(Dataset entries)
-- Opening Marker --
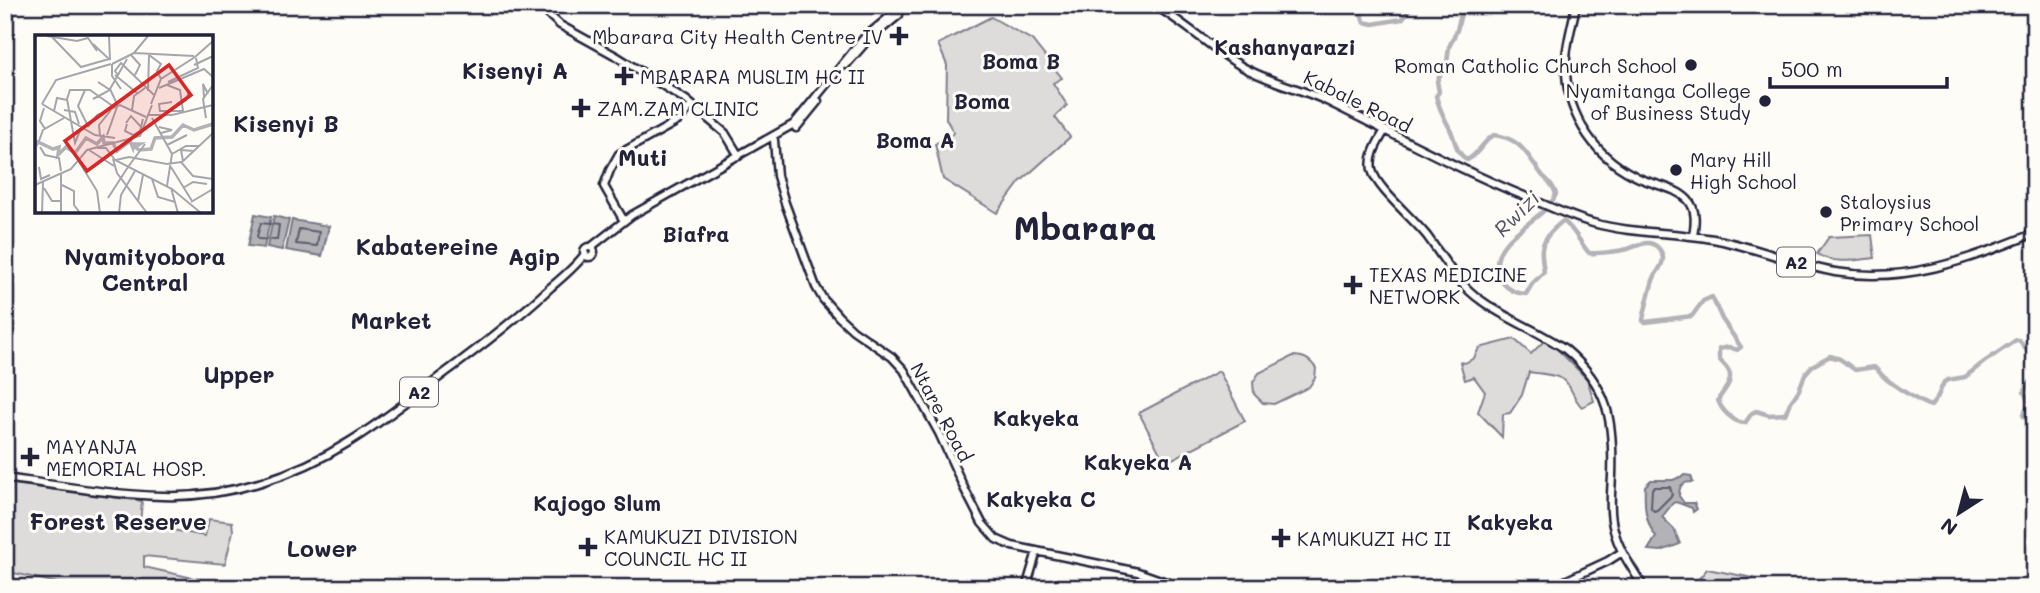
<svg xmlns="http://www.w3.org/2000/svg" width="2040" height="593" font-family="Mali,sans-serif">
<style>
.green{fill:#dddcdb;stroke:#807f8b;stroke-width:2}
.water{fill:#b2b2b7;stroke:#787885;stroke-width:2}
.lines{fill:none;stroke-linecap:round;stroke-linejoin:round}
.shore{stroke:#5c5c6d;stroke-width:2}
.river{stroke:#b2b2b7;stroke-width:4.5}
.major-casing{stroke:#22223b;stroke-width:11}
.major{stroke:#fdfcf7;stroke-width:6}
.poi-dot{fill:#22223b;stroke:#fdfcf7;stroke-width:2.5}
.labels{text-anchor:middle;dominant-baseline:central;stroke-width:6;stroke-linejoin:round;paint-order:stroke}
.shield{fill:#fdfcf7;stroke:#646373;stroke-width:2}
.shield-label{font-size:18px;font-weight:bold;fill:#22223b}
.poi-label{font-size:19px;fill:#22223b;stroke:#fdfcf7;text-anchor:start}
.street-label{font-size:19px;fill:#22223b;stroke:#fdfcf7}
.neighbourhood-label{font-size:21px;font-weight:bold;fill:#22223b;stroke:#fdfcf7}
.water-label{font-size:21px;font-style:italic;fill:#545466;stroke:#fdfcf7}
.quarter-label{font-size:23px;font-weight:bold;fill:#22223b;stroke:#fdfcf7}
.town-label{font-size:33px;font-weight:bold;fill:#22223b;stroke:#fdfcf7}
.inset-river{fill:none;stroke:#b2b2b7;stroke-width:3.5}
.inset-road{fill:none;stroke:#a5a5ac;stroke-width:2}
.view{fill:#d62828;fill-opacity:0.15;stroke:#d62828;stroke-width:3.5}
.inset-edge{fill:none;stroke:#22223b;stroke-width:3.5}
</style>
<rect width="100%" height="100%" fill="#fdfcf7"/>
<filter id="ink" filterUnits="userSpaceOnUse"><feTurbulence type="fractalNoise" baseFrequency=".0143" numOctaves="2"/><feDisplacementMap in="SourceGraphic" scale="14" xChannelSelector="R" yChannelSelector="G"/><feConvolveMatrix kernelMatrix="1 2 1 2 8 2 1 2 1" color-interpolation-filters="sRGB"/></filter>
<g filter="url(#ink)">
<path class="green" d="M 991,17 L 1032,40 L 1062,78 L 1053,83 L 1067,105 L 1055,117 L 1070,137 L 1020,182 L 997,213 L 943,179 L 935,144 L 954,133 L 946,119 L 947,65 L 938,44 Z
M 1872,235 L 1875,258 C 1856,260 1835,265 1817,254 L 1829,237 Z
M 1514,339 L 1531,354 L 1544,341 L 1557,349 L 1587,379 L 1594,401 L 1582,407 C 1574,400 1572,388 1565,381 C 1557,374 1539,374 1529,372 L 1522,395 L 1510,413 L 1503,414 L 1502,437 L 1478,412 L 1485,392 L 1474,377 L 1465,380 L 1460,362 L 1465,363 L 1474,358 L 1479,348 Z
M 1293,356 C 1304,356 1309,359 1316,368 L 1315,378 L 1309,387 L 1274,404 L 1263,403 L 1254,394 L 1253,382 L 1259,373 Z
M 1219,371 L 1245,421 L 1165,463 L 1139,413 Z
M 5,483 L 142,501 L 140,524 L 205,536 L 209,519 L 232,522 L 233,531 L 225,564 L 144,556 L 144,567 L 220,584 L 219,588 L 79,588 L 5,571 Z
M 1707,569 L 1753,578 C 1740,593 1710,588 1691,588 Z"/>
<path class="water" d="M 255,214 L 271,217 L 264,248 L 248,246 Z
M 274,216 L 289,220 L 282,250 L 267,247 Z
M 292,220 L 329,226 L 322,256 L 286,250 Z
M 1685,475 L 1691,476 L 1693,482 C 1683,482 1679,484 1679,496 L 1684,503 L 1694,503 L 1697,509 L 1693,512 L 1692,508 L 1676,502 L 1673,503 L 1662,517 L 1674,529 L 1680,544 L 1661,551 L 1648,550 L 1656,537 C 1645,522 1644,505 1645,486 L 1651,480 L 1673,480 Z"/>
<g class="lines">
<path class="shore" d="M 261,223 L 279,225 L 277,240 L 258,239 L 257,236 Z
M 299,229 L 319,232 L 317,246 L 296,244 Z
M 1660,487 L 1670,487 L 1672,495 L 1657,510 L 1654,511 L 1651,508 L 1652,489 L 1654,487 Z"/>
<path class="river" d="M 1358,5 L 1364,22 L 1373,24 L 1402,19 L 1413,5
M 1463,5 L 1457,30 L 1449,47 L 1447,62 L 1437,81 L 1439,92 L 1436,96 C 1439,109 1444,117 1450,129 C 1456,141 1455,152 1467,160 C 1479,154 1483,141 1494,135 C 1522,138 1528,157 1543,176 C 1549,182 1553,185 1556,194 C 1545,222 1496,233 1497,266 C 1498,271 1498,277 1502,282 C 1508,289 1516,294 1526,294 L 1532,284 L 1544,272 C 1542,255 1538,247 1550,233 C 1555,228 1557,225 1563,221 C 1572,226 1581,244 1589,253 C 1597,254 1619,251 1628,249 C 1634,247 1643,242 1649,243 C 1657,244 1662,251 1663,258 C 1663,267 1657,270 1654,278 C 1652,282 1643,317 1643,321 L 1646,322 L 1692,316 L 1703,301 L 1712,297 L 1722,319 L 1741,347 L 1737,350 L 1729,347 L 1719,349 L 1719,359 C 1722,363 1725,365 1727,368 C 1736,380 1723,391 1718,400 C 1721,410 1734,423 1745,423 L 1752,413 L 1756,411 L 1769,415 L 1785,414 L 1790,403 L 1799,390 L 1805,374 L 1812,366 L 1830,356 L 1840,359 L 1855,370 L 1874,367 C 1877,369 1879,372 1882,375 C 1888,382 1922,404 1931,406 L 1937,398 L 1944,382 L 1948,380 L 1965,377 L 1984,362 L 2016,340 L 2019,340 L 2029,352 L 2035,367
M 2035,374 L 2024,392 L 2030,404 L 2023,415 L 2025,418 L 2035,422"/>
<defs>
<path id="major" d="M 538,5 L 560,25 L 616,56 L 686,100 L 725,133 L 739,156
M 1154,5 C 1185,23 1211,48 1241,66 C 1268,82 1300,88 1329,102 C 1395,135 1460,170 1529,198 C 1550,207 1571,217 1593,223 C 1633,234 1677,232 1718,240 C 1758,248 1796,265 1835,272 C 1908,284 1969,259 2035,233
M 1576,5 C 1573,22 1567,41 1566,58 C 1563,107 1590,154 1635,176 C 1651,185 1675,186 1688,200 C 1697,210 1695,224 1693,236
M 846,65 L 866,42 L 899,15
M 796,128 L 818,101
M 1385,130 C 1378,143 1369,155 1372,170 C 1377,189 1413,218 1427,236 C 1444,259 1457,284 1482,301 C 1508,320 1539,331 1565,349 C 1609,386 1614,421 1612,476 C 1611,494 1609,513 1614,530 C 1619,551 1633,569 1644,588
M 774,140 L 777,176 L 785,203 L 816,287 L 823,299 L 839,317 L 853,330 L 892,357 L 904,370 L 939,433 L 964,488 L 982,523 L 996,539 L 1012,546 L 1138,572 L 1183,588
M 624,221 L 604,186 L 610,170 L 619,154 L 678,121 L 692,105
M 591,247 L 632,215 L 794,124 L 864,38 L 888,18 L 904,8 L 913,6
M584 252a5 5 0 1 1 10 0a5 5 0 1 1-10 0Z
M 5,478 C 57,485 111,495 163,496 C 228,498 295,476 349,442 C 387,419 421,390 457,364 C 489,340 521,315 551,287 C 563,277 575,267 585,254
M 1026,588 L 1037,551
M 1550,588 L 1608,561 L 1622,552"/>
</defs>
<use href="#major" class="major-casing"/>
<use href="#major" class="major"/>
</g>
</g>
<g class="poi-dot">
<path d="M895.5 25.5h7v7h7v7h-7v7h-7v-7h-7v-7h7z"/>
<circle cx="1691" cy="65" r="7"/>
<path d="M620.5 65.5h7v7h7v7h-7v7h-7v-7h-7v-7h7z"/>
<circle cx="1765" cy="101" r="7"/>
<path d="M577.5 97.5h7v7h7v7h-7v7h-7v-7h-7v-7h7z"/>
<circle cx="1676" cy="170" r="7"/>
<circle cx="1826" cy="212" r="7"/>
<path d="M1349.5 274.5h7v7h7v7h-7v7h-7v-7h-7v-7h7z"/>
<path d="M26.5 446.5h7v7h7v7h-7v7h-7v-7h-7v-7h7z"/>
<path d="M1277.5 527.5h7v7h7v7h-7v7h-7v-7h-7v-7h7z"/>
<path d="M584.5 536.5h7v7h7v7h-7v7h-7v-7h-7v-7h7z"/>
</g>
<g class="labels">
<g class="shield">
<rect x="1777" y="247.5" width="38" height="29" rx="5"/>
<rect x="400" y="377.5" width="38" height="29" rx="5"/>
</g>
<g class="shield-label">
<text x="1796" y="262">A2</text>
<text x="419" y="392">A2</text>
</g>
<g class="poi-label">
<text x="883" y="36" text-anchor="end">Mbarara City Health Centre IV</text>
<text x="1677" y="65" text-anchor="end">Roman Catholic Church School</text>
<text x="640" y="76">MBARARA MUSLIM HC II</text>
<text x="1751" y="90" text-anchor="end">Nyamitanga College<tspan x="1751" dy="22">of Business Study</tspan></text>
<text x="597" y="108">ZAM.ZAM CLINIC</text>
<text x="1690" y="159">Mary Hill<tspan x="1690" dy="22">High School</tspan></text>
<text x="1840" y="201">Staloysius<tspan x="1840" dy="22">Primary School</tspan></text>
<text x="1369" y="274">TEXAS MEDICINE<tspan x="1369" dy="22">NETWORK</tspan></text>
<text x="46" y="446">MAYANJA<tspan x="46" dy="22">MEMORIAL HOSP.</tspan></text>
<text x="604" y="536">KAMUKUZI DIVISION<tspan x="604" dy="22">COUNCIL HC II</tspan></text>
<text x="1297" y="538">KAMUKUZI HC II</text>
</g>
<g class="street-label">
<text transform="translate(1358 101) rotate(26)">Kabale Road</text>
<text transform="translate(942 412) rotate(62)">Ntare Road</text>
</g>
<g class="neighbourhood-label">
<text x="1285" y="46">Kashanyarazi</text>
<text x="1021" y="60">Boma B</text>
<text x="982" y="100">Boma</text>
<text x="915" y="139">Boma A</text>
<text x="696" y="233">Biafra</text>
<text x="1036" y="417">Kakyeka</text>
<text x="1138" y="461">Kakyeka A</text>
<text x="1041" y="498">Kakyeka C</text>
<text x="597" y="502">Kajogo Slum</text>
<text x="1510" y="521">Kakyeka</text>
</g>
<g class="water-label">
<text transform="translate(1516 213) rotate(-45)">Rwizi</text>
</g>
<g class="quarter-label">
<text x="515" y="70">Kisenyi A</text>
<text x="286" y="123">Kisenyi B</text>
<text x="643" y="157">Muti</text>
<text x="427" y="246">Kabatereine</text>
<text x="145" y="256">Nyamityobora<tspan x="145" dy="26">Central</tspan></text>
<text x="534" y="256">Agip</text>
<text x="391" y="320">Market</text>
<text x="239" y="374">Upper</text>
<text x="118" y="521">Forest Reserve</text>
<text x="322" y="548">Lower</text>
</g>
<g class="town-label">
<text x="1085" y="226">Mbarara</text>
</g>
</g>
<g transform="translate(35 35)">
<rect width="178" height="178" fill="#fdfcf7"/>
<path class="inset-river" d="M 0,112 L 3,107 L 18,114 L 24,112 L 23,120 L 31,112 L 40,118 L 51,103 L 62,109 L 68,102 L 69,108 L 78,108 L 82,116 L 95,106 L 98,113 L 99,109 L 105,109 L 100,112 L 104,115 L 116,114 L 120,103 L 137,102 L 148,90 L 159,95 L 178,89"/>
<path class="inset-road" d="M 12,1 L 42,6 L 53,3 L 62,16M 16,1 L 46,32 L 74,24M 74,1 L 75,25M 58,9 L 75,25M 99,18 L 113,1M 99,18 L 159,21M 96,20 L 105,30 L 100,40M 160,22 L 178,6M 77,29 L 77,41 L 86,54M 77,29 L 99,18M 159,30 L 178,21M 80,40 L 102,58M 83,40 L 80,36 L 86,28 L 119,60M 133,47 L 163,33 L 161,23M 124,53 L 169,34 L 178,42M 50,55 L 43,71 L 53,91M 113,56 L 114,20 L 126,29 L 122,36 L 126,44M 169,62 L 168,49 L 173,59M 58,64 L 75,55 L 63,47M 7,69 L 60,100 L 80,103M 7,69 L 21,45 L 76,29M 116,69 L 126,44 L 160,22M 83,71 L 75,54 L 92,24M 9,73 L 5,86 L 10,94M 29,75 L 40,77 L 44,89M 97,75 L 99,61 L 110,53M 136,75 L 151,65 L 154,56M 19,76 L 22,63 L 32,65M 125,76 L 148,76 L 145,55 L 132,50M 125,77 L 124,69 L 137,67M 112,80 L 137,80 L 178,70M 117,83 L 137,119 L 132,151M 171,83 L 168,64 L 178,50M 91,88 L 96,81 L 108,94M 92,89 L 90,96 L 98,100 L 105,96 L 108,84M 47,91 L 40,108 L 32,64 L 35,55 L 55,55 L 79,72M 53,92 L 62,80 L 85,70 L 111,82M 124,92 L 137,95 L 126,98M 65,100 L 64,90 L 76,75M 72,100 L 82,72M 4,106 L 8,95 L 29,83M 132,110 L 152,100M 5,112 L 10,120 L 24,123 L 26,136M 62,113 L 71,113 L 80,125 L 137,154 L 166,178M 54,115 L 79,131M 137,119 L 151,111 L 164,111M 78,124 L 82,138 L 112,178M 43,125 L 62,156 L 65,178M 81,125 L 94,122 L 132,129 L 146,127 L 158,141 L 178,144M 148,126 L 146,115 L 159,116M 147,127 L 178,98M 4,132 L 6,144 L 15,140M 93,132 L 110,109M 136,132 L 157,166M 26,138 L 26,178M 117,144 L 123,162 L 140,167M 0,150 L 36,134 L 52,115 L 105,101 L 117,70M 27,150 L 39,156 L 39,170 L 45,178M 9,153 L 17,166 L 26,166M 136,153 L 143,178M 148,153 L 158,147 L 172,149M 73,163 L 93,132M 103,166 L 108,140M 156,167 L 178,154M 7,178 L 8,147M 84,178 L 86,160 L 100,136"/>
<path class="view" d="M 134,30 L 156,60 L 52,136 L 30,106 Z"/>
<rect width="178" height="178" class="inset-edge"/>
</g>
<rect width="2040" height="593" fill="none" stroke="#fdfcf7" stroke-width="28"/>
<rect x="14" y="14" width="2012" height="565" fill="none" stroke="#22223b" stroke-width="2.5" filter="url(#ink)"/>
<g transform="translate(1959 513) rotate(216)" stroke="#fdfcf7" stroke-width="5" paint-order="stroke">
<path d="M0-5L12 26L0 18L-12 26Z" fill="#22223b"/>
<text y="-10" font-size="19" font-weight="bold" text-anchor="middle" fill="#22223b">N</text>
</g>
<path d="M1770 77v10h177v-10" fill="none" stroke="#22223b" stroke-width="3.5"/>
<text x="1781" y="77" font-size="21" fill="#22223b" stroke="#fdfcf7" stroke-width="5" paint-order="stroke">500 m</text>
</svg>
-- Closing Marker --
Aim of the exercise
The answer must be every line of the data that holds the word "round".

Answer for this exercise
.lines{fill:none;stroke-linecap:round;stroke-linejoin:round}
.labels{text-anchor:middle;dominant-baseline:central;stroke-width:6;stroke-linejoin:round;paint-order:stroke}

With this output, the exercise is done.